More frequently we hear that algorithms are used in organizations to optimize profits. This can be seen in many banks, where the best econometricians and data scientists are hired to make optimal processes just a fraction more profitable.
In today’s society, however, we see that there is an increase in appreciation for people working in the service sector. It is therefore questionable whether it is wise to use the best data scientists in our society to make the rich even richer. This while there are still many unsolved problems which impact the entire society.
Deploying algorithms in the social sector
Algorithms have a great potential, and they are already able to offer help in the service sector. For example, they can support the police in detecting criminals, relieve the burden on healthcare workers by automatically detecting tumors and help teachers to support their students.

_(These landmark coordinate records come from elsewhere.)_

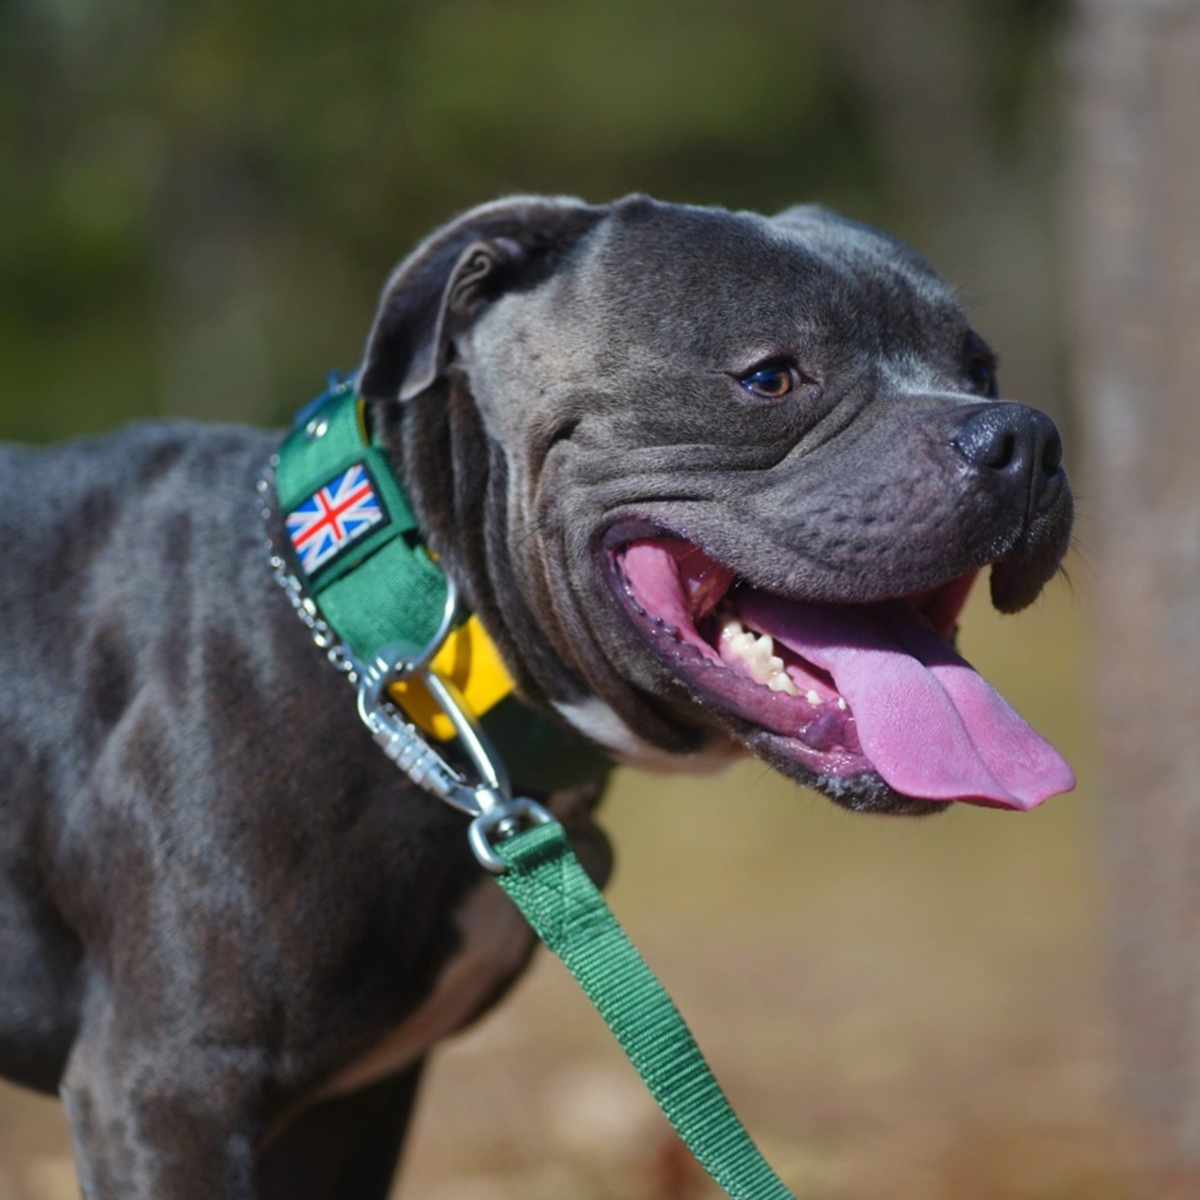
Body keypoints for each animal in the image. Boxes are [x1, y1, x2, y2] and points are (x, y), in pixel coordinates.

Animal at [0, 192, 1075, 1195]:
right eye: (770, 377)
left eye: (981, 369)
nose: (1026, 436)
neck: (412, 658)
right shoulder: (170, 1090)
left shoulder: (347, 1110)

Use algorithms at child welfare organizations
Child helplines are one of the children’s welfare organizations where algorithms can provide help. Today we see that it is difficult for child helplines to find enough suitable volunteers who have adequate knowledge and enough time to answer messages from children in need. Furthermore, we see that many questions from children return regularly and that the work of child helplines is therefore not as challenging as it could have been.
Classify incoming messages
Incoming messages from the child helplines can be classified, for example based on neglect. This can be done by using natural language processing (NLP). This is a technique that can extract relevant information from texts and thereby understand human language. This allows children with standard questions to be helped with the answers to previous messages from the database. This leaves time to help children who need immediate help.
Problems of text classification
Natural language processing is a technique that has been around for years and has proven to be valuable in classifying certain texts. Still, it is important to be aware that the texts that child helplines receive are often of a different nature. These are texts of children (in distress) that may contain typos, incorrect sentence structures, abbreviations and chat language. It is also important that the algorithm works ethically. For example, it is important that girls are treated just like boys and that factors such as writing style, religion and origin should not play a role in the classification of the letter. In short, there are plenty of problems that smart econometricians and data scientists can address. But then we first need to know how to value, challenge and excite these people to work in the social sector.
Sharona Boonman (23 years old) is a graduate researcher at the University of California at Los Angeles (UCLA). She works with anonymized data from a child helpline with the aim of providing neglected children with the help they deserve. This research is part of her Erasmus Mundus joint master’s degree, a prestigious, integrated, international study program, in digital communication technology in Europe.